She came, as a volunteer worker in a service group, to address our club meeting.
Charming, sparkling with health and vitality, she could easily have passed for under 40, although she boasted she had just crossed the half-century mark.
But interesting as was her talk, she did not say what we wanted to hear.
Her main thrust was to encourage our seniors, a full generation or older than she, to put more action in our lives. More zest.
“Don’t shut yourselves off,” she urged. Don’t sit home enslaved to the TV. Get out. Keep moving. Go places. Do things. Get out into the community. They need your talents and your time. You have much to give. Give it.
And don’t ever say, “I can’t,” because you can. Whatever you still want to do, you can. Just go after it. Stretch your vision.
Certainly she meant well. She just didn’t understand.
Who of us seniors doesn’t want, nay, yearn to do more? Go more. See more. Work more. Help more. To take a long drive, to hop a plane to hear and there. To visit and be visited. To still do all we once did. To be part of the crowd-on-the-move.
It’s been months since I’ve posted one of my grandmother’s. Her thoughts on a “pep talk,” strike a familiar cord. While, I’m up-and-about working, cooking, doing yard- and housework, shopping, and other day-to-day chores, I’ve starting to feel the drag on my energies. A symptom of age.
This is the first year in decades that I haven’t baking a dozen or more different types of holiday cookies and candies, then packaged, and sent them to friends and family. The gifts I usually purchased in October, so they can be given to people by Thanksgiving, are a mirage.
I started to write my holiday letter a few days ago. If I’m lucky, I’ll make copies and get it in the mail by early December. Although, it’ll probably take me a week or so to address the cards. Groan.
This year, I procrastinated in trimming bushes, and preparing them for the winter. Only half of my grasses, lavenders, and other flowering bushed received their obligatory haircuts. With the nights now dipping into the 20’s, it’s too late to trim them.

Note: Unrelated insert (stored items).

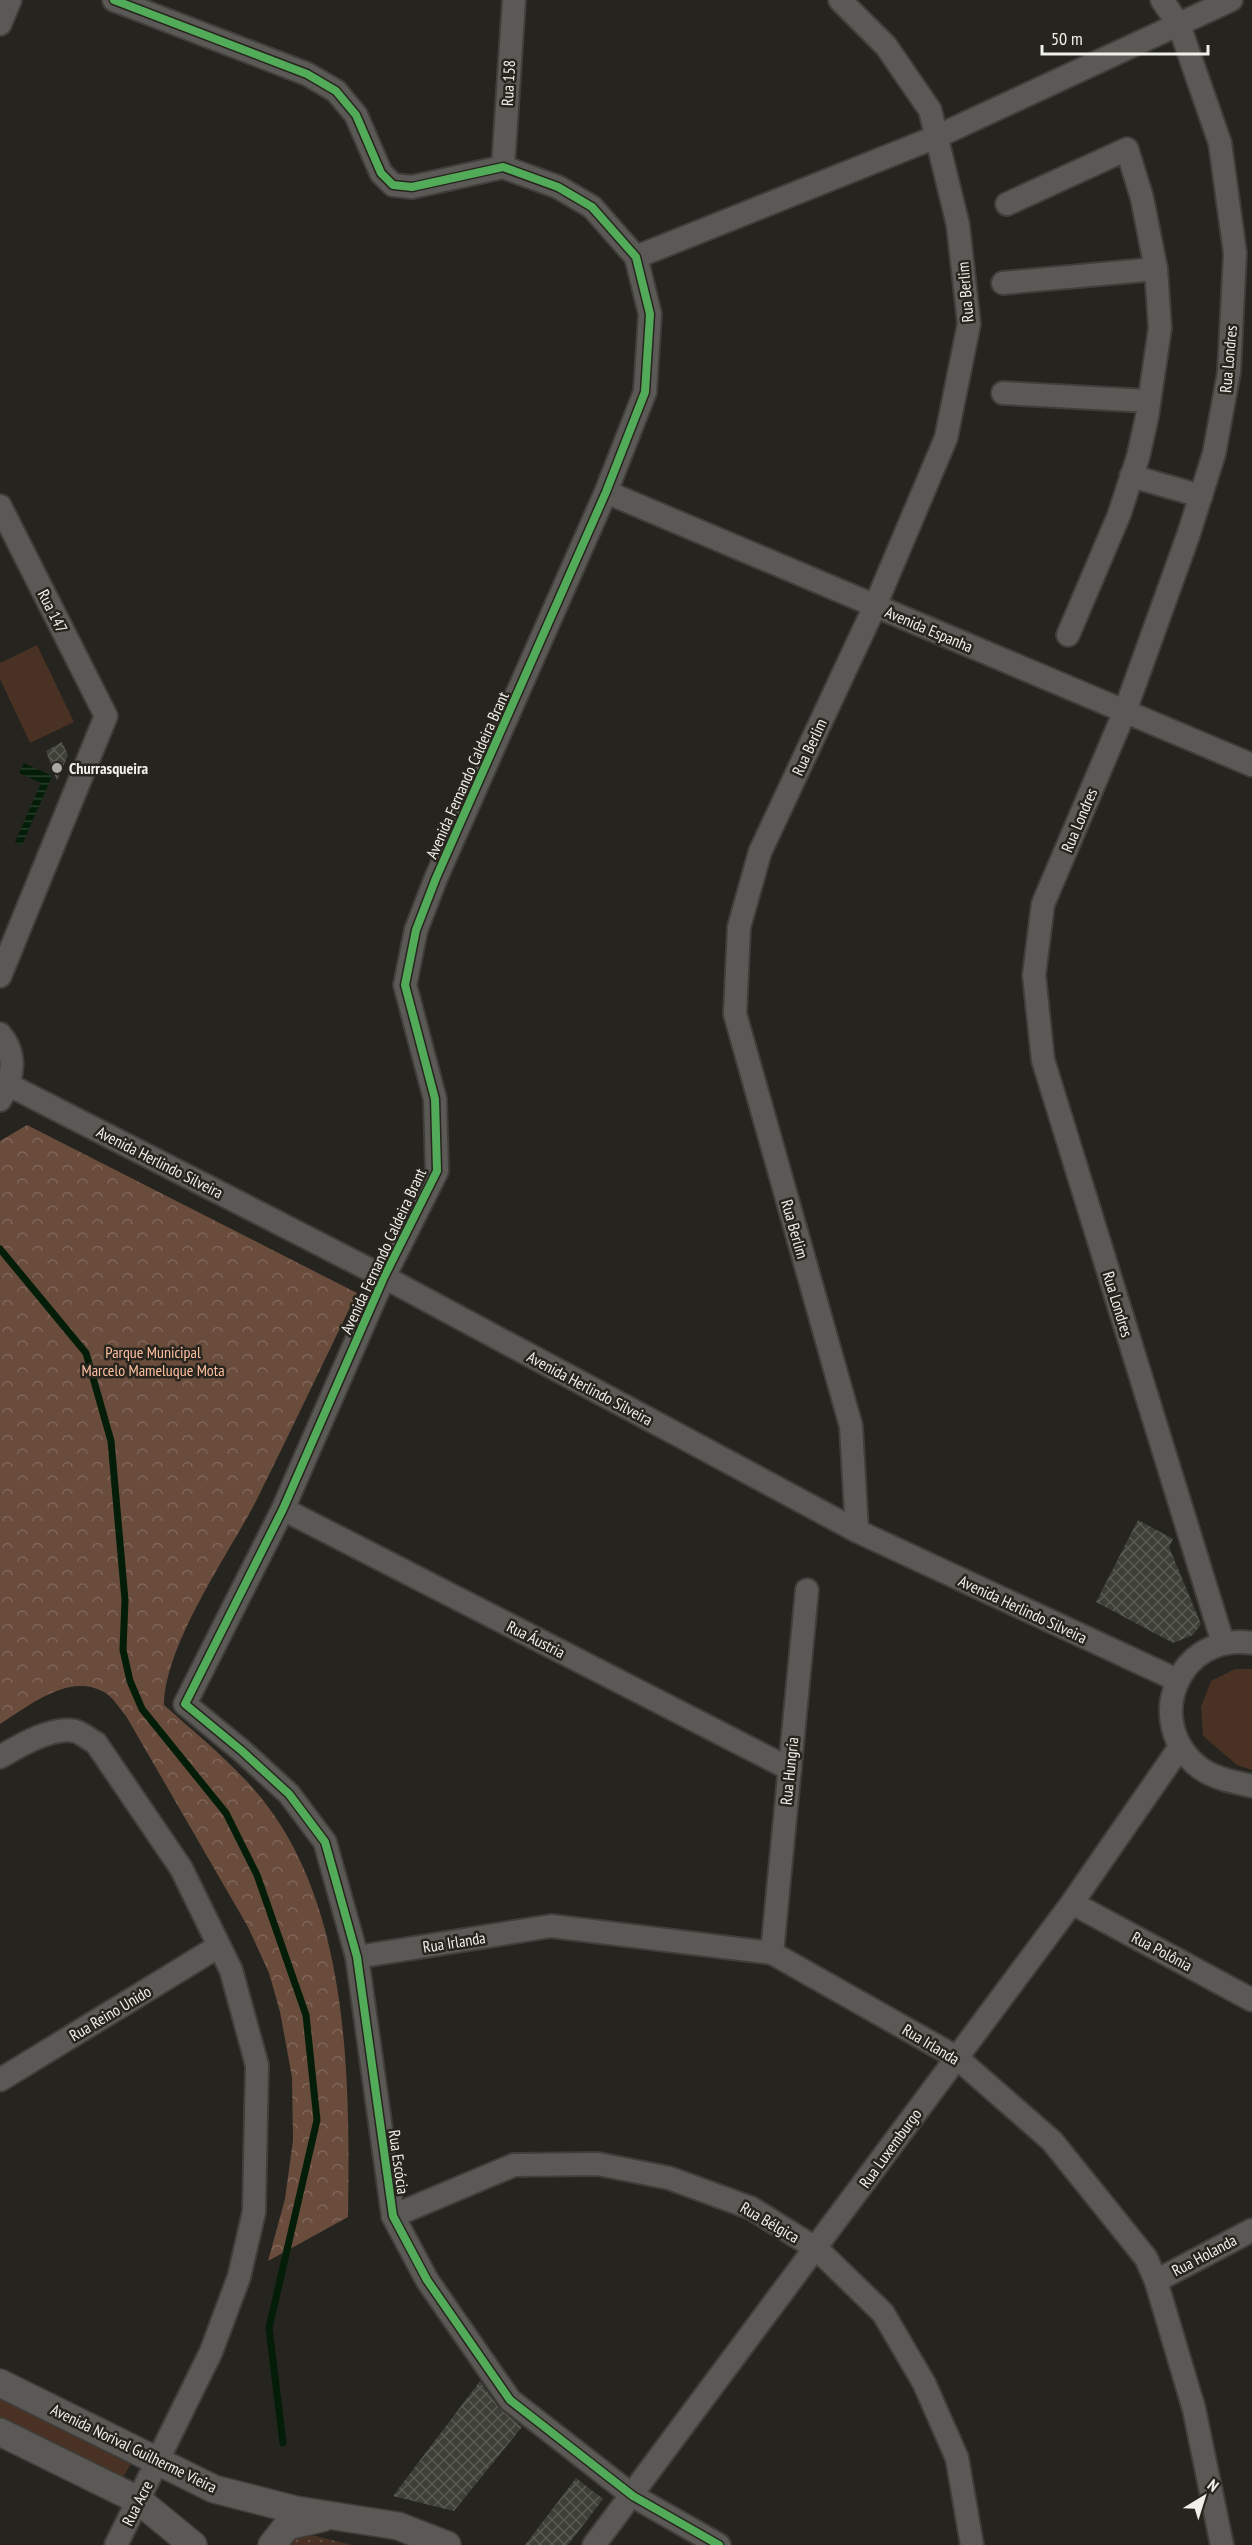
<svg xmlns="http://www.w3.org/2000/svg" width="1252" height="2545" viewBox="0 0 1252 2545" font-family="'PT Sans Narrow',sans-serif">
<defs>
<pattern id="grass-dots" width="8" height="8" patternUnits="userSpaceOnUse" patternTransform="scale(1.5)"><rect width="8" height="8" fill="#493124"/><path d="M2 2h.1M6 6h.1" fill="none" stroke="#644f44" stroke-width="1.8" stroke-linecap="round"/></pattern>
<pattern id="forest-crowns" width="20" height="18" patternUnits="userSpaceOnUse" patternTransform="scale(1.5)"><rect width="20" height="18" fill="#6a4c3d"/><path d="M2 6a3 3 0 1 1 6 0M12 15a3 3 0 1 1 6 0" fill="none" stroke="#806659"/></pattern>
<pattern id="water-rules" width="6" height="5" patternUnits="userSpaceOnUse" patternTransform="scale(1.5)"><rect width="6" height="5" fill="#041d09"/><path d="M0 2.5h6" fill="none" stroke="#293e2d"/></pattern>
<pattern id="building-cross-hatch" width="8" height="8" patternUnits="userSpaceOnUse" patternTransform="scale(1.5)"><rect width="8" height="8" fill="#3e4037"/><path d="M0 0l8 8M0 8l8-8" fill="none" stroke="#5a5c54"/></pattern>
</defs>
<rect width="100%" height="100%" fill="#25241f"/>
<path fill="url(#grass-dots)" d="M303,2533L352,2545H286Z"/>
<path fill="url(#forest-crowns)" d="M27,1125L357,1293C323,1363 290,1433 255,1503C226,1558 165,1645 164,1705C200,1737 247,1775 274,1815C350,1925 350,2087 348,2217L268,2261L285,2199L293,2140L292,2077L280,2012L269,1973L248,1927L126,1716C120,1709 114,1699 107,1694C72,1670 30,1705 0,1724V1141Z"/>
<g fill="#493124">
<path d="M37,645L74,722L30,743L0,679V663Z"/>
<path d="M1235,1669H1252V1770L1237,1765L1203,1736L1201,1707L1211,1681Z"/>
<path d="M0,2395L132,2462L122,2479L0,2421Z"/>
</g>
<path fill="url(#water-rules)" d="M24,763L52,776L22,845L15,842L41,783L19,773Z"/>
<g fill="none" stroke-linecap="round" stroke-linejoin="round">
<path stroke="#041d09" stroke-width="7" d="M0,1249L86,1353L111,1441L125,1600L123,1650L130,1681L142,1709L226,1813L257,1875L306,2015L317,2120L269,2328L283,2443"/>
</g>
<g fill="url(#building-cross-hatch)">
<path d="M62,742L68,755L57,781L46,751Z"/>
<path d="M1138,1520L1173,1539L1169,1547L1201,1624L1193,1635L1173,1643L1096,1602Z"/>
<path d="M480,2381L499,2408L522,2427L454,2511L393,2496Z"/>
<path d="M576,2478L603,2499L568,2545H525Z"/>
</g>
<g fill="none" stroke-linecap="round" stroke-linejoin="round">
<g stroke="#3f3e3a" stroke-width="26">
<g id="minor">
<path d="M114,0L307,74L336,91L356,115L381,173L393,185L412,187L503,167L558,187L592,207L636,257L650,314L645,392L606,492L436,878L416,930L405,985L435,1099L437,1171L384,1277L283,1509L185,1704L242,1751L289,1794L325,1842L357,1957L393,2216L427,2280L510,2400L633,2496L719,2545"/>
<path d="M840,0L886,46L930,110L958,225L969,324L946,438L875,606L760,852L739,927L735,1014L851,1426L857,1531"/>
<path d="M1162,0L1179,25L1220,143L1235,253L1229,372L1214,454L1188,536L1125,711L1043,904L1034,975L1043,1060L1223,1643"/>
<path d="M0,24L10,0"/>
<path d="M503,167L514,0"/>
<path d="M1007,204L1127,149L1142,198L1156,269L1160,328L1147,417L1138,457L1119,515L1068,635"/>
<path d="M636,257L936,137L1231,0"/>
<path d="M1003,283L1156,269"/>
<path d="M1003,393L1148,401"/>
<path d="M1131,476L1201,496"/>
<path d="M606,492L1252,765"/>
<path d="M0,506L106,716L0,976"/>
<path d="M0,1034C17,1054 14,1079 0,1100"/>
<path d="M9,1085L384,1277L857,1531L1177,1680"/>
<path d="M283,1509L790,1769"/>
<path d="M1252,1643C1179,1631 1141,1723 1200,1768C1215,1779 1235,1782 1252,1786"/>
<path d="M0,1757C19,1746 52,1726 75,1731C82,1733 90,1740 96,1743L181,1868L231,1970L257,2065L254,2212L239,2277L211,2352L116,2545"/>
<path d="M1072,1903L1252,2000"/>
<path d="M772,1953L807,1590"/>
<path d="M357,1957L551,1926L772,1953L956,2057L1052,2141L1146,2258L1156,2281L1194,2409L1222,2545"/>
<path d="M0,2080L219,1946"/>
<path d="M393,2216L514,2165L598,2164L669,2178L751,2208L817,2249L883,2313L924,2383L957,2458L972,2545"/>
<path d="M1156,2281L1252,2230"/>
<path d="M594,2545L1072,1903L1180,1747"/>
</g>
</g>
<g stroke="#3f3e3a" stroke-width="30">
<g id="tertiary">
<path d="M0,2383L214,2489L296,2510L398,2526L447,2545"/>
<path d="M0,2432L138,2500L193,2545"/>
<path d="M272,2545L287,2526L322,2518"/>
</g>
</g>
<use href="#minor" stroke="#5a5956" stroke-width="22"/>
<use href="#tertiary" stroke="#5a5956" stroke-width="27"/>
<g stroke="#27251d" stroke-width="11">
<path id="cycleway" d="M114,0L307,74L336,91L356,115L381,173L393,185L412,187L503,167L558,187L592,207L636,257L650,314L645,392L606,492L436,878L416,930L405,985L435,1099L437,1171L384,1277L283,1509L185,1704L242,1751L289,1794L325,1842L357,1957L393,2216L427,2280L510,2400L633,2496L719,2545"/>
</g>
<use href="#cycleway" stroke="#51ab58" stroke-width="8"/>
</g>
<circle fill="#a9a8a3" stroke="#27251d" stroke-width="2" cx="57" cy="768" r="6"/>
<g text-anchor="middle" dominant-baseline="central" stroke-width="5" stroke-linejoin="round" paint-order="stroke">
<g font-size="16" fill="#f0efea" stroke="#27251d">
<text transform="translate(508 83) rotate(-87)">Rua 158</text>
<text transform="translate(965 292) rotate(-95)">Rua Berlim</text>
<text transform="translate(1228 359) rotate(-85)">Rua Londres</text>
<text transform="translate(53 611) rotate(63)">Rua 147</text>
<text transform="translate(929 629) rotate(23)">Avenida Espanha</text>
<text transform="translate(809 747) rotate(-65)">Rua Berlim</text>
<text transform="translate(467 775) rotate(-66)">Avenida Fernando Caldeira Brant</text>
<text transform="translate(1079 820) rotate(-67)">Rua Londres</text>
<text transform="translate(160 1162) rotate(27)">Avenida Herlindo Silveira</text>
<text transform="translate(795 1229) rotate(74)">Rua Berlim</text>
<text transform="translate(383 1251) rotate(-65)">Avenida Fernando Caldeira Brant</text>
<text transform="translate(1118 1304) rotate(73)">Rua Londres</text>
<text transform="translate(590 1388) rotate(28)">Avenida Herlindo Silveira</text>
<text transform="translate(1023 1609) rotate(25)">Avenida Herlindo Silveira</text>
<text transform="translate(536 1639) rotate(27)">Rua Áustria</text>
<text transform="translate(789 1771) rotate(-84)">Rua Hungria</text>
<text transform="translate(454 1942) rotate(-9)">Rua Irlanda</text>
<text transform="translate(1162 1951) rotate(28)">Rua Polônia</text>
<text transform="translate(110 2013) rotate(-31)">Rua Reino Unido</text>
<text transform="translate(931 2044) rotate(31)">Rua Irlanda</text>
<text transform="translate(890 2148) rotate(-54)">Rua Luxemburgo</text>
<text transform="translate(399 2162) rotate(82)">Rua Escócia</text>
<text transform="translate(770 2222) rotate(30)">Rua Bélgica</text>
<text transform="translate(1204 2255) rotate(-28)">Rua Holanda</text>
<text transform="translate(134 2448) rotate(26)">Avenida Norival Guilherme Vieira</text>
<text transform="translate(137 2503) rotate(-63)">Rua Acre</text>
</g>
<g font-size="16" font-weight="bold" fill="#f0efea" stroke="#27251d" text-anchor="start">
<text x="69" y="768">Churrasqueira</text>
</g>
<g font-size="16" fill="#febfa1" stroke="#27251d">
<text x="153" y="1352">Parque Municipal<tspan x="153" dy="18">Marcelo Mameluque Mota</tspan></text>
</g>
</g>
<g transform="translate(1204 2497) rotate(38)" stroke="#27251d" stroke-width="4.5" paint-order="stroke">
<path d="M0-4.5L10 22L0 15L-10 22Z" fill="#f0efea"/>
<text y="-9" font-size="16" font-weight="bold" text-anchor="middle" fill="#f0efea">N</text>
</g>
<path d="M1042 45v9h166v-9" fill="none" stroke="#f0efea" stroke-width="3"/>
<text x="1051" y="45" font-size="18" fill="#f0efea" stroke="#27251d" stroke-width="4.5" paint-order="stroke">50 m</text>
</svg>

Last week, I pulled some carrots out of the garden, and realized I never pulled out the tomatoes, cucumbers, and other vegetables, which long ago stopped producing. The large rose along the back fence, which had phenomenal growth over the summer, is still loosely tied to the fence. It should have been cut back so the branches don’t break if it snows are they get covered with ice.
I don’t think I need a pep talk. I need the energy and motivation I had a few years ago.